Ahead of Rafael Nadal’s fourth-round match against Nick Kyrgios at the Australian Open in Melbourne, 24-time major winner Margaret Court was presented with a trophy in honor of the 50th anniversary of her historic 1970 Grand Slam.
The 77-year-old Australian was the first female player to achieve the feat in the Open era and she still holds the record for the number of Grand Slam singles titles with 24, achievements which led to the third-largest court at Melbourne Park being named after her in 2003.
The presentation however took place in the much larger Rod Laver Arena, capacity nearly 15,000, the biggest stage the Australian Open has to offer. Images from Court’s career, including that extraordinary year in 1970, were shown on the big screens, alongside footage of Court recalling her successes, while music and a light show rounded off the spectacle.
But that’s where the ceremonial grandeur stopped. Rod Laver himself handed over the trophy himself to his compatriot, who displayed it proudly to the crowd, but he didn’t seem keen on spending any more time on the blue acrylic court than absolutely necessary.
That’s because Court has become a controversial figure. After ending her career in 1977, she was ordained as a Pentecostal minister and has regularly spoken out against LGBT rights, homosexuality and same-sex marriage. Most recently in December 2019, she said transgender children were the “work of the devil” and decried that women’s tennis was “full of lesbians.”
“The devil has entered the media, politicians, teachers and television,” she continued. “He wants to control people and influence their minds.”

WHAT YOU NEED TO DO => Render this sentence from the Margaret Court article in French: "The presentation however took place in the much larger Rod Laver Arena, capacity nearly 15,000, the biggest stage the Australian Open has to offer." These lines have no connection to the Margaret Court article.

DATASET EXCERPT =>
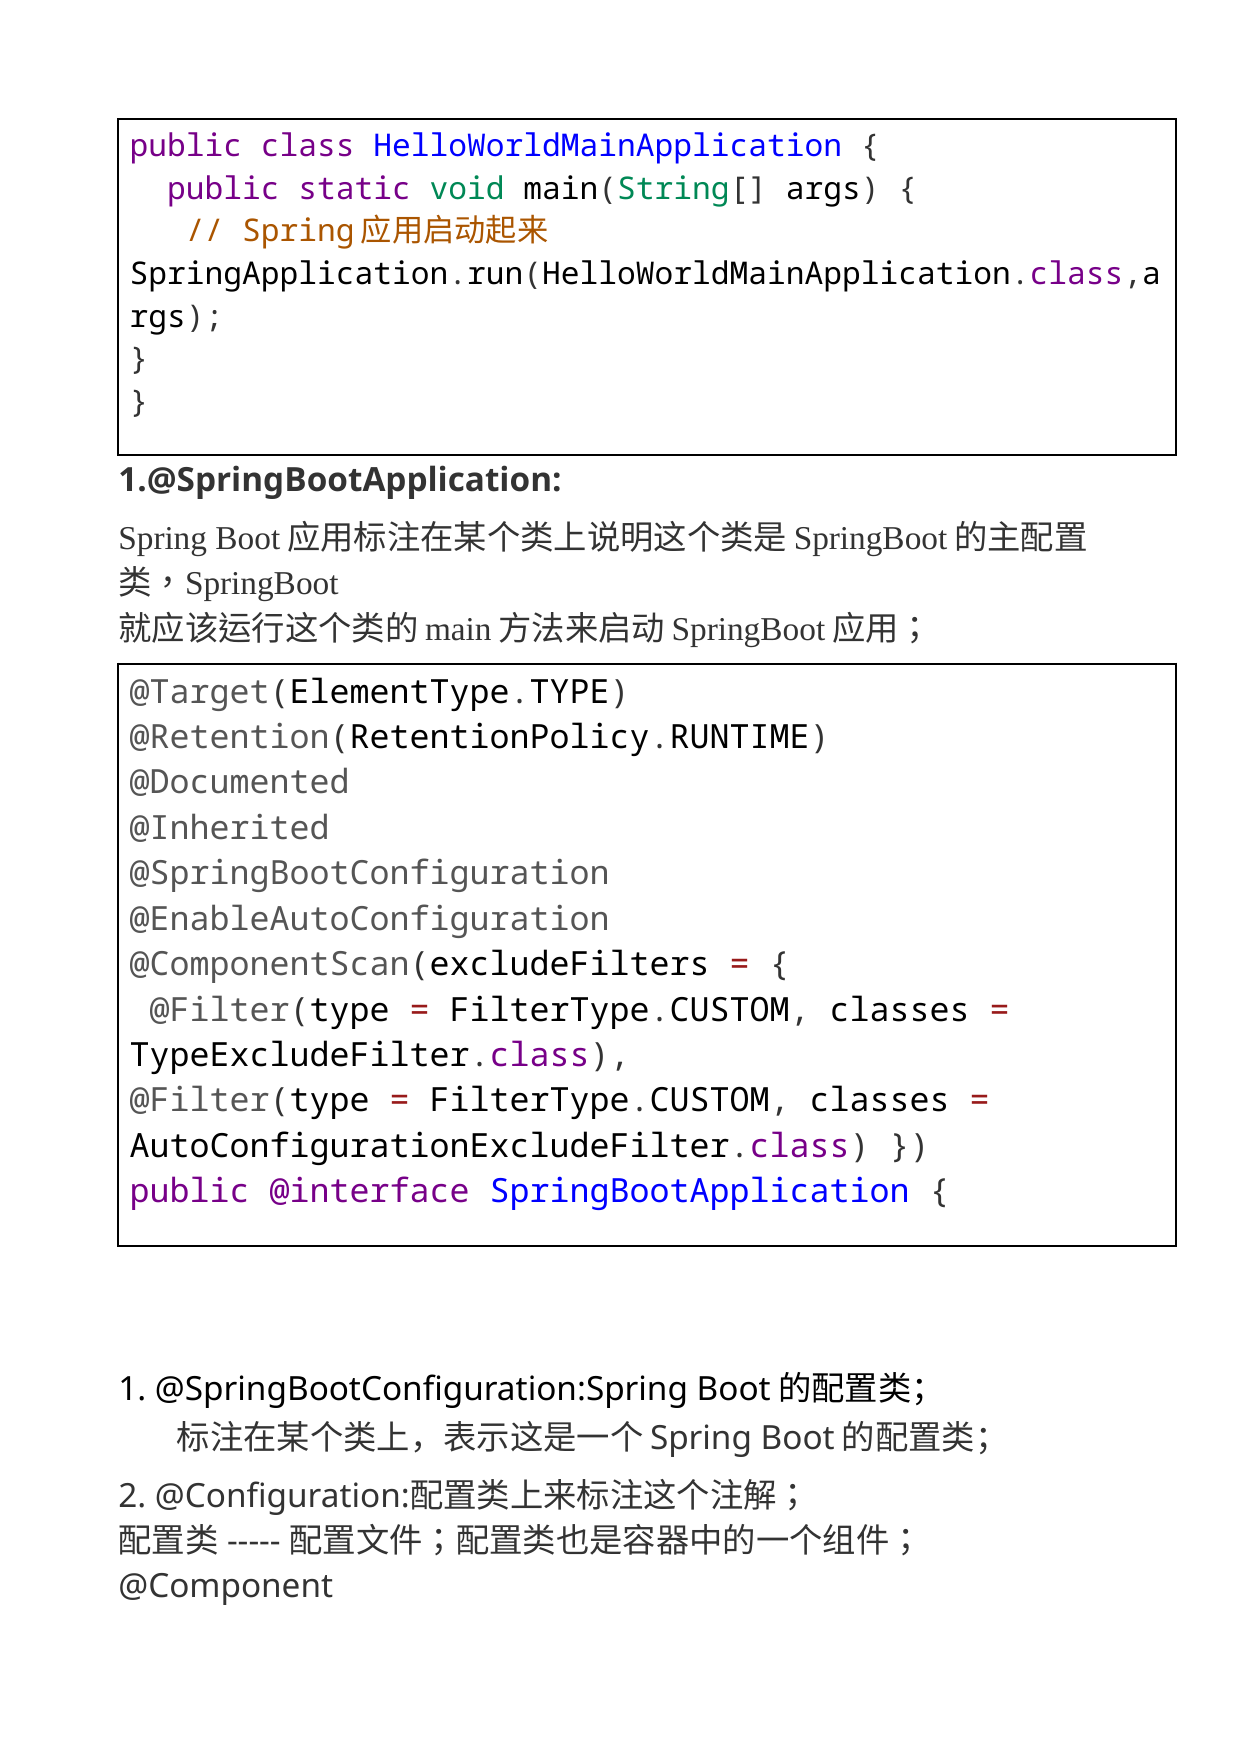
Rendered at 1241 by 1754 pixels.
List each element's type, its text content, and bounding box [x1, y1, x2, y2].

COMPLETED EXERCISE => La cérémonie a toutefois eu lieu dans la Rod Laver Arena, bien plus grande, d'une capacité de près de 15 000 places, la plus grande scène que l'Open d'Australie ait à offrir.